> _Work item_: Here is a listing. Repeat it exactly and in its entirety.

> _Data records_:
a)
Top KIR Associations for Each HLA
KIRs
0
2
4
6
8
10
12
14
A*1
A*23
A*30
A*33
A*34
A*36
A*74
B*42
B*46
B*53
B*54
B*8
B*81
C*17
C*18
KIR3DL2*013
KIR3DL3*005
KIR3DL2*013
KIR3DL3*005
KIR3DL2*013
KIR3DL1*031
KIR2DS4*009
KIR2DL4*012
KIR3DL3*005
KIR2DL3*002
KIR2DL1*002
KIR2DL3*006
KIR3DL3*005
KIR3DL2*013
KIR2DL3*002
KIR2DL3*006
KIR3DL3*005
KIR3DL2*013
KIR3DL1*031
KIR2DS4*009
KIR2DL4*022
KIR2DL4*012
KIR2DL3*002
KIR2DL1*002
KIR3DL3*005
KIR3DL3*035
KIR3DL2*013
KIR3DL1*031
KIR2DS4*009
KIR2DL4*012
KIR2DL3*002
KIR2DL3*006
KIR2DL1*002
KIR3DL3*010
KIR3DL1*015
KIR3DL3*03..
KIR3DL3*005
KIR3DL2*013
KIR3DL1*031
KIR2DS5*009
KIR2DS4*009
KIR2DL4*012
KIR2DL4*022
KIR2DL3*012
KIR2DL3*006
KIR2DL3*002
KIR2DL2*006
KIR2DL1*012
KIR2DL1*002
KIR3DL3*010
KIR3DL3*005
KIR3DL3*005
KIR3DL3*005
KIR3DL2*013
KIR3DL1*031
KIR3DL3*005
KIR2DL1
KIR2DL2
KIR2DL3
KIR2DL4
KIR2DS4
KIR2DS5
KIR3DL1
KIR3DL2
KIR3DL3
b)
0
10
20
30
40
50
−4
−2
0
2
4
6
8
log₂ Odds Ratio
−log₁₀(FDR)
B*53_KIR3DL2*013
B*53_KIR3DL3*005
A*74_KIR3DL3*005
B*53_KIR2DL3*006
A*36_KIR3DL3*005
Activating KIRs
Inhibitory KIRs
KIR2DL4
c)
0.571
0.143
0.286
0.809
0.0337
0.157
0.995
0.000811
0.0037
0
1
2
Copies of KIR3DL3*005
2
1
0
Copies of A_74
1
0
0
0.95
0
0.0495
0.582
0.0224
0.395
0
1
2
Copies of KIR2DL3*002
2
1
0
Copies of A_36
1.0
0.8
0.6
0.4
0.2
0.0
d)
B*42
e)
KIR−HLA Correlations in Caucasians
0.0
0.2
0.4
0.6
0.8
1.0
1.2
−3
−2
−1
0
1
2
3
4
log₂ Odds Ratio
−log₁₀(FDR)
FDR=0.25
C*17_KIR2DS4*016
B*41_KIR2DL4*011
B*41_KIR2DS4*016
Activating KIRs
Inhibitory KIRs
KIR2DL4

> _Expected answer_:
a)
Top KIR Associations for Each HLA
KIRs
0
2
4
6
8
10
12
14
A*1
A*23
A*30
A*33
A*34
A*36
A*74
B*42
B*46
B*53
B*54
B*8
B*81
C*17
C*18
KIR3DL2*013
KIR3DL3*005
KIR3DL2*013
KIR3DL3*005
KIR3DL2*013
KIR3DL1*031
KIR2DS4*009
KIR2DL4*012
KIR3DL3*005
KIR2DL3*002
KIR2DL1*002
KIR2DL3*006
KIR3DL3*005
KIR3DL2*013
KIR2DL3*002
KIR2DL3*006
KIR3DL3*005
KIR3DL2*013
KIR3DL1*031
KIR2DS4*009
KIR2DL4*022
KIR2DL4*012
KIR2DL3*002
KIR2DL1*002
KIR3DL3*005
KIR3DL3*035
KIR3DL2*013
KIR3DL1*031
KIR2DS4*009
KIR2DL4*012
KIR2DL3*002
KIR2DL3*006
KIR2DL1*002
KIR3DL3*010
KIR3DL1*015
KIR3DL3*03..
KIR3DL3*005
KIR3DL2*013
KIR3DL1*031
KIR2DS5*009
KIR2DS4*009
KIR2DL4*012
KIR2DL4*022
KIR2DL3*012
KIR2DL3*006
KIR2DL3*002
KIR2DL2*006
KIR2DL1*012
KIR2DL1*002
KIR3DL3*010
KIR3DL3*005
KIR3DL3*005
KIR3DL3*005
KIR3DL2*013
KIR3DL1*031
KIR3DL3*005
KIR2DL1
KIR2DL2
KIR2DL3
KIR2DL4
KIR2DS4
KIR2DS5
KIR3DL1
KIR3DL2
KIR3DL3
b)
0
10
20
30
40
50
−4
−2
0
2
4
6
8
log₂ Odds Ratio
−log₁₀(FDR)
B*53_KIR3DL2*013
B*53_KIR3DL3*005
A*74_KIR3DL3*005
B*53_KIR2DL3*006
A*36_KIR3DL3*005
Activating KIRs
Inhibitory KIRs
KIR2DL4
c)
0.571
0.143
0.286
0.809
0.0337
0.157
0.995
0.000811
0.0037
0
1
2
Copies of KIR3DL3*005
2
1
0
Copies of A_74
1
0
0
0.95
0
0.0495
0.582
0.0224
0.395
0
1
2
Copies of KIR2DL3*002
2
1
0
Copies of A_36
1.0
0.8
0.6
0.4
0.2
0.0
d)
B*42
e)
KIR−HLA Correlations in Caucasians
0.0
0.2
0.4
0.6
0.8
1.0
1.2
−3
−2
−1
0
1
2
3
4
log₂ Odds Ratio
−log₁₀(FDR)
FDR=0.25
C*17_KIR2DS4*016
B*41_KIR2DL4*011
B*41_KIR2DS4*016
Activating KIRs
Inhibitory KIRs
KIR2DL4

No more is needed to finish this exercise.